Amerika bugün barışın değil, İsrail’in kurtuluşunun peşinde.
Gazze ya da Filistin onların umurunda değil.
Washington’un tek derdi, İsrail’i kendi açtığı bataklıktan – ne kadar az zararla – kurtarabilmek.
Bize iki ruh hastasını, Trump’ı ve Netanyahu’yu gösteriyorlar.
Ama arka planda asıl planı kuran “üst akıl” bambaşka bir hesap peşinde.
Bu kurulan masa, bir barış masası değil; İsrail’e bağış masasıdır.
Ama Hamas bunu yemez.
Anası, babası, ailesi gözlerinin önünde acımasızca katledilen insanlar bu oyuna boyun eğmez.
Çünkü onlar, kaybedecek hiçbir şeyi kalmamış bir halkın çocuklarıdır.
Savaşın uzaması İsrail’i dünyadan tecrit ediyor.
Bu yalnızca diplomatik bir izolasyon değil; ekonomik çöküşün de habercisi.
İsrail’in imajı artık kurtarılamaz noktada.
Bu gerçeği “Sevgi pıtırcığı” Trump da çok iyi biliyor.
Bugünkü görüşmeden sonra “İsrailli basın isterse soru sorabilir” demesi bile birçok şeyin işareti.
Ve şimdi gözler Gazze’ye doğru ilerleyen küresel yardım filosunda.
Üç gün içinde Gazze’ye ulaşmaları bekleniyor.
Eğer o gemiler Gazze’ye girerse, dünyaya orada yaşanan insanlık dramı tüm çıplaklığıyla servis edilecek.
İsrail’in yıllardır “meşru müdafaa” diye yutturduğu soykırımın sahneleri artık gizlenemeyecek.
Amerika’daki o üst akıl bunu çok iyi biliyor.
O yüzden acele ediyor, o yüzden masalar kuruyor, o yüzden “barış” kelimesinin arkasına saklanıyor.

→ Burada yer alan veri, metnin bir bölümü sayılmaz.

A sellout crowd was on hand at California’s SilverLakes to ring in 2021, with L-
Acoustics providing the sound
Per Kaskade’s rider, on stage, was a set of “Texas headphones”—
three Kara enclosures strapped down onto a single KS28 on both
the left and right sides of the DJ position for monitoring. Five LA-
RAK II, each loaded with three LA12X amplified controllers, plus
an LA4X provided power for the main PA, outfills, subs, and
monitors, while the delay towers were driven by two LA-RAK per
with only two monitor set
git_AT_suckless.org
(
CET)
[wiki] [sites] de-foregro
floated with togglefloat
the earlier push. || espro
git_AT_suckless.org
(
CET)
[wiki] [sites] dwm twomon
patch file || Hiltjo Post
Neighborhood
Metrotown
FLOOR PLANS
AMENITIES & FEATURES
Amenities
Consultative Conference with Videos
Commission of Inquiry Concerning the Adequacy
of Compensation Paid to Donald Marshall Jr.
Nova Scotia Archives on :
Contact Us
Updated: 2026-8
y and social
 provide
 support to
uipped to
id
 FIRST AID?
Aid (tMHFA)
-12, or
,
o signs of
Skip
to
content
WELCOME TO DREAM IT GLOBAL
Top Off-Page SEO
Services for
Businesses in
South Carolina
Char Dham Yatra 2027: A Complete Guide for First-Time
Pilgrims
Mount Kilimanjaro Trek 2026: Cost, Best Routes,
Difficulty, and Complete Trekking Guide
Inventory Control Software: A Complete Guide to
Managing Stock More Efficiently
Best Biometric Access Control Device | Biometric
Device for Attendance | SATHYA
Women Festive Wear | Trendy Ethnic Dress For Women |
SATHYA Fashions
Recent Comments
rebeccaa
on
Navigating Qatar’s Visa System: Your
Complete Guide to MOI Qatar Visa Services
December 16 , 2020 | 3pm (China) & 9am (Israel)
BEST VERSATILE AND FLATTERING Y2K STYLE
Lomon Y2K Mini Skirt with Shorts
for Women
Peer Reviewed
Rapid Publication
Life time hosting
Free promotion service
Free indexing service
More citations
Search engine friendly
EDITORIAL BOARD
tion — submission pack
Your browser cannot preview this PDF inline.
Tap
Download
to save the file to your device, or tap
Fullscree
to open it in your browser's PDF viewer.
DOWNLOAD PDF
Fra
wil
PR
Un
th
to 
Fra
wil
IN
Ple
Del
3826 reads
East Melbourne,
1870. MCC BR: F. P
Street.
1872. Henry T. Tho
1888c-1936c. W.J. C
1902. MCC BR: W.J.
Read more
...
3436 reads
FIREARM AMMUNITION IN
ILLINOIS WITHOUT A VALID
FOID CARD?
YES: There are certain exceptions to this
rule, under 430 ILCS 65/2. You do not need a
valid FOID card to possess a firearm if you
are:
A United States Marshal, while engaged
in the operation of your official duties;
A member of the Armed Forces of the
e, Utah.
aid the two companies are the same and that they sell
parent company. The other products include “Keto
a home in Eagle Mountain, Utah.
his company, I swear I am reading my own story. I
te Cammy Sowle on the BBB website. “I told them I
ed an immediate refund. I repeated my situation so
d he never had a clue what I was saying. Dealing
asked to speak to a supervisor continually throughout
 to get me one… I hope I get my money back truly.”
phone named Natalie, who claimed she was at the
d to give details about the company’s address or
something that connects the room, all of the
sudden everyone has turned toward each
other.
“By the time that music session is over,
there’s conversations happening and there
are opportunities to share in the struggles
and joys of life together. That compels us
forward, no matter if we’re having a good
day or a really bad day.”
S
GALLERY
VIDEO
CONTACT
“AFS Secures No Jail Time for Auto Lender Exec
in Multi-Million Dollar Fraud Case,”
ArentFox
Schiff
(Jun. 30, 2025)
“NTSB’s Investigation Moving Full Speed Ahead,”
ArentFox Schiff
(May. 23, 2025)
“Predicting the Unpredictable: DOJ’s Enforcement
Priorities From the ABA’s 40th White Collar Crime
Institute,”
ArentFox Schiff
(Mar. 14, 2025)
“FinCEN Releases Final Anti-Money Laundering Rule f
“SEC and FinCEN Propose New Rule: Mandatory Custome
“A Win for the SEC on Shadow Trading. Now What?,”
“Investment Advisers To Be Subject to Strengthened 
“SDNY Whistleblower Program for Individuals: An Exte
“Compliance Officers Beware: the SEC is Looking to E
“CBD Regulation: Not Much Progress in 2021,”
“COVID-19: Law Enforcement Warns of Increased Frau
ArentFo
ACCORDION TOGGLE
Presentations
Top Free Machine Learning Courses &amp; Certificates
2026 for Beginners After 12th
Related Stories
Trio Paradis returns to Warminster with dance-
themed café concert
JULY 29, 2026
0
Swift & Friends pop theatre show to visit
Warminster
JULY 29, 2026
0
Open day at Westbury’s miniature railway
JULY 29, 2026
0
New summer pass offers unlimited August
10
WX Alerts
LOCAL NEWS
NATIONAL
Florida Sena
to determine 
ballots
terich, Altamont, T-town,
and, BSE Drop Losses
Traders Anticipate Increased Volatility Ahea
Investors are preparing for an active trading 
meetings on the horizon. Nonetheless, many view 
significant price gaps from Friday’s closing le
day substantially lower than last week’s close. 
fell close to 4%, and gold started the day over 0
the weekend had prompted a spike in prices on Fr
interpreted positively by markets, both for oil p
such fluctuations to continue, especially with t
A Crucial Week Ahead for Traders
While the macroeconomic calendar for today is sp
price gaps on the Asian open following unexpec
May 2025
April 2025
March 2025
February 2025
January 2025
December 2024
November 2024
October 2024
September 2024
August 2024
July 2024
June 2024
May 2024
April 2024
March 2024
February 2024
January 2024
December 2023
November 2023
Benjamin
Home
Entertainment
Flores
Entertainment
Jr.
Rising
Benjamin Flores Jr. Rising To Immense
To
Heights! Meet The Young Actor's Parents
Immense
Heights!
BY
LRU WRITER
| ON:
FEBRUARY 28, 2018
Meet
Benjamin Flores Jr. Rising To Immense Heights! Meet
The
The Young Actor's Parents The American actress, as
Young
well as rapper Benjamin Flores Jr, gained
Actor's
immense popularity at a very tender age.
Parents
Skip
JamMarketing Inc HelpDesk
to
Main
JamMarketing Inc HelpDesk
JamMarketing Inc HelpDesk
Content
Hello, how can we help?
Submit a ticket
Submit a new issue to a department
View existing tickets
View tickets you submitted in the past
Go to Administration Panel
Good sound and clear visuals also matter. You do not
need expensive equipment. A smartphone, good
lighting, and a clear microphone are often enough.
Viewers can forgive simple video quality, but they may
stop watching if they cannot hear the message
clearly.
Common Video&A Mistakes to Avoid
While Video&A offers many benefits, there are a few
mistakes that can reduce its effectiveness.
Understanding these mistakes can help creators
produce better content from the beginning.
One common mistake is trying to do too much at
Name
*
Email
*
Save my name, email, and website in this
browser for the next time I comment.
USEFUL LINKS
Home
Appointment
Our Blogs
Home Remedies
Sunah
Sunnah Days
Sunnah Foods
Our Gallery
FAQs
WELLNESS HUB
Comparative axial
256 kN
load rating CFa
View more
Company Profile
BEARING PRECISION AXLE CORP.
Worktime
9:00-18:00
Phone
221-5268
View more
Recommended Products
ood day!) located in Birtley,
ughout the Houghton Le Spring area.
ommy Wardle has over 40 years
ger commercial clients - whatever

Çünkü gerçek barış, Gazze’ye giren o gemilerin göstereceği görüntülerle başlayacak.
Ve o gün geldiğinde dünya, kimin insanlık, kimin barbarlık tarafında olduğunu açıkça görecek.
Gazze sadece bir coğrafya değil.
Gazze, insanlığın vicdanıdır.
Ve o vicdan, hiçbir masada satılık değildir.